In Afghanistan herrscht landesweit ein bewaffneter Konflikt im Sinne des humanitären Völkerrechts.

In verfassungskonformer Anwendung des § 60 Abs. 7 Sätze 1 und 3 AufenthG erscheint es angezeigt, ein Abschiebungsverbot aufgrund der schlechten Versorgungslage dann festzustellen, wenn die Rückkehr einer Person in den Schutz der Familie bzw. eines Stammes oder die Sicherung des Lebensunterhalts aus eigener Kraft ausgeschlossen erscheint sowie wenn diese Person zu einer der von UNHCR in der Stellungnahme vom 10.11.2009 genannten Personengruppen gehört.

Schlagwörter: Abschiebungsverbot, Afghanistan, innerstaatlicher bewaffneter Konflikt, allgemeine Gefahr, extreme Gefahrenlage, Sperrwirkung, herabgestufter Wahrscheinlichkeitsmaßstab
Normen: AufenthG § 60 Abs. 7 S. 2, AufenthG § 60 Abs. 7 S. 1, AufenthG § 60 Abs. 7 S. 3
Auszüge:

[...]

Nach Bewertung der Beklagten ist die Situation "auch im Norden Afghanistans", d.h. auch in dem bisher als relativ sicher eingestuften Bereich des Landes, als bewaffneter Konflikt im Sinne des humanitären Völkerrechts zu qualifizieren (vgl.
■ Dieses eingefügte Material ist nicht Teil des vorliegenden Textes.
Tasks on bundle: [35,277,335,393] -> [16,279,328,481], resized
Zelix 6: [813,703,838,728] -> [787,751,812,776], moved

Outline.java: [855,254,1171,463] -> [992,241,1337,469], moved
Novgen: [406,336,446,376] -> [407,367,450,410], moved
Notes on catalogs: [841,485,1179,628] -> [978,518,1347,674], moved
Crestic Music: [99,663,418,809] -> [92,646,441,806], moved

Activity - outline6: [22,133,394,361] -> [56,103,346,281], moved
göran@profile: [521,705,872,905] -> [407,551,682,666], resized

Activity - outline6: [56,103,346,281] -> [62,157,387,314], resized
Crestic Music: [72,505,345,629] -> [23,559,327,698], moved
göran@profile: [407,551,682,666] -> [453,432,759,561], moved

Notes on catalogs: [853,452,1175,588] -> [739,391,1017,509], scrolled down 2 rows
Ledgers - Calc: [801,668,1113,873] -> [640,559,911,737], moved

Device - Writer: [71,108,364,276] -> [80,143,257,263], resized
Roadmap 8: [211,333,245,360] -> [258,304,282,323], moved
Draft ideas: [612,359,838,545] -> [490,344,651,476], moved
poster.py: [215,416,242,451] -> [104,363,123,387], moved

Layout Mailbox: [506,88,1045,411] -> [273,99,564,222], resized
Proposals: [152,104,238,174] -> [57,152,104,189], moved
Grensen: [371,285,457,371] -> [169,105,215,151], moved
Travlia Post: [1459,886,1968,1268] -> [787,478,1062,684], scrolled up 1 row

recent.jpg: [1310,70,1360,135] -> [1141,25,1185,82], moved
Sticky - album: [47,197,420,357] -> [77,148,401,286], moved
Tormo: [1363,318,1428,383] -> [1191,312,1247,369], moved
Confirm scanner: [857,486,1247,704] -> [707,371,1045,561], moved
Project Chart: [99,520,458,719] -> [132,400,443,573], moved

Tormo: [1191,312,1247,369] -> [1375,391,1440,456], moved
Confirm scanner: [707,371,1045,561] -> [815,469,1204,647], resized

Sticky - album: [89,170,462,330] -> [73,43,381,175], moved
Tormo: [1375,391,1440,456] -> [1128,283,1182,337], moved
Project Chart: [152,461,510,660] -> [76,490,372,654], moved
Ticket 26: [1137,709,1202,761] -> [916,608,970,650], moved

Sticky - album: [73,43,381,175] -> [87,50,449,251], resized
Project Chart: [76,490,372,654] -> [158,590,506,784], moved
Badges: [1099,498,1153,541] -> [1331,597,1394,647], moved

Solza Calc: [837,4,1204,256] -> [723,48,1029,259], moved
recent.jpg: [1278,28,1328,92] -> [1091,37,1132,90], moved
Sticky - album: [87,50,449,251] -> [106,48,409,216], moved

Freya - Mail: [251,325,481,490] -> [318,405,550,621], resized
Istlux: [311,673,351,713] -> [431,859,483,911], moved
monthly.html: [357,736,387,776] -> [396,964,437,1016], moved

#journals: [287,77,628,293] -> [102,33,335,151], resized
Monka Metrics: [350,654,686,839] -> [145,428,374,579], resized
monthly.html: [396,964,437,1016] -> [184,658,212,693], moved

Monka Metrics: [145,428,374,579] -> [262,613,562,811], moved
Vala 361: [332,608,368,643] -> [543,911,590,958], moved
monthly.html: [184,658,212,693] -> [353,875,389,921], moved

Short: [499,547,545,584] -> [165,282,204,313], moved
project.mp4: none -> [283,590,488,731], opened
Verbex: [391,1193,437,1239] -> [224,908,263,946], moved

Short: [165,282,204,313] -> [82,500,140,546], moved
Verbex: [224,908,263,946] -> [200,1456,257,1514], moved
Regierungserklärung durch den Bundesminister des Auswärtigen Dr. Westerwelle am 10. Februar 2010, Plenarprotokoll 17/22 des Deutschen Bundestages, S. 1894, 1896). Das Gericht sieht keinen Grund, dieser Einschätzung der Bundesregierung, in ganz Afghanistan sei nunmehr vom Vorliegen eines bewaffneten Konflikts im Sinne des humanitären Völkerrechts auszugehen, nicht zu folgen.

Dies vermag den Klagen jedoch nicht zum Erfolg zu verhelfen, da zwar ausweislich einer Reisewarnung des US-Außenministeriums kein Ort in Afghanistan als sicher eingestuft werden könne (Schweizerische Flüchtlingshilfe, Afghanistan: Update vom 11. August 2009, Die aktuelle Sicherheitslage, S. 3), jedoch selbst der UNHCR nicht in der Lage ist, bestimmte Konfliktgebiete in Afghanistan zu benennen, in denen es aufgrund allgemeiner Gewalt oder aufgrund von Ereignissen, welche die öffentliche Ordnung erheblich beeinträchtigen, zu einer schweren und willkürlichen Bedrohung des Lebens, der physischen Integrität oder der Freiheit kommt (UNHCR vom 10. November 2009, S. 9).

5. Nach § 60 Abs. 7 Satz 1 AufenthG kann von der Abschiebung eines Ausländers in einen anderen Staat abgesehen werden, wenn für ihn dort eine erhebliche konkrete Gefahr für Leib, Leben oder Freiheit besteht. Das Vorliegen einer Gefahr beurteilt sich nach dem asylrechtlichen Prognosemaßstab der beachtlichen Wahrscheinlichkeit, wobei das Element der Konkretheit der Gefahr für "diesen" Ausländer das zusätzliche Erfordernis einer einzelfallbezogenen, individuell bestimmten und erheblichen Gefährdungssituation statuiert. Die Gefahr muss nicht vom Staat ausgehen und sie muss diesem auch nicht zugerechnet werden können. Die Gefahr muss landesweit bestehen und der Ausländer darf sich der Gefahr nicht durch Ausweichen in sichere Gebiete seines Herkunftslandes entziehen können (vgl. BVerwG vom 17. Oktober 1995, Az. 9 C 9.95).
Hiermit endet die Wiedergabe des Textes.